Top of Records supplied
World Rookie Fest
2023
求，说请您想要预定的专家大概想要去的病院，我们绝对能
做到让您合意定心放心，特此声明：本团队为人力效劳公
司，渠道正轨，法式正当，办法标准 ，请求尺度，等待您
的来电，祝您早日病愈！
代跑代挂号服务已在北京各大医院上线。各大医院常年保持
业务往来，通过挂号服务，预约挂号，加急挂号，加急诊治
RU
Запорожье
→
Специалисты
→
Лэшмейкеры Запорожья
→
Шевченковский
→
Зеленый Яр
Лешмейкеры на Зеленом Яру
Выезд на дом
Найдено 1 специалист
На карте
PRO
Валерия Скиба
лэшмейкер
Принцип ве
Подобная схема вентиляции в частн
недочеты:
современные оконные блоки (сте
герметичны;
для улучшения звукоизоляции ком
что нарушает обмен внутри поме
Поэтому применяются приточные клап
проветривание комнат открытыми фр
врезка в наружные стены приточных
Bottom of Records supplied
▸ **Task directions**
Print every record above exactly as it stands.

▸ **Expected answer**
World Rookie Fest
2023
求，说请您想要预定的专家大概想要去的病院，我们绝对能
做到让您合意定心放心，特此声明：本团队为人力效劳公
司，渠道正轨，法式正当，办法标准 ，请求尺度，等待您
的来电，祝您早日病愈！
代跑代挂号服务已在北京各大医院上线。各大医院常年保持
业务往来，通过挂号服务，预约挂号，加急挂号，加急诊治
RU
Запорожье
→
Специалисты
→
Лэшмейкеры Запорожья
→
Шевченковский
→
Зеленый Яр
Лешмейкеры на Зеленом Яру
Выезд на дом
Найдено 1 специалист
На карте
PRO
Валерия Скиба
лэшмейкер
Принцип ве
Подобная схема вентиляции в частн
недочеты:
современные оконные блоки (сте
герметичны;
для улучшения звукоизоляции ком
что нарушает обмен внутри поме
Поэтому применяются приточные клап
проветривание комнат открытыми фр
врезка в наружные стены приточных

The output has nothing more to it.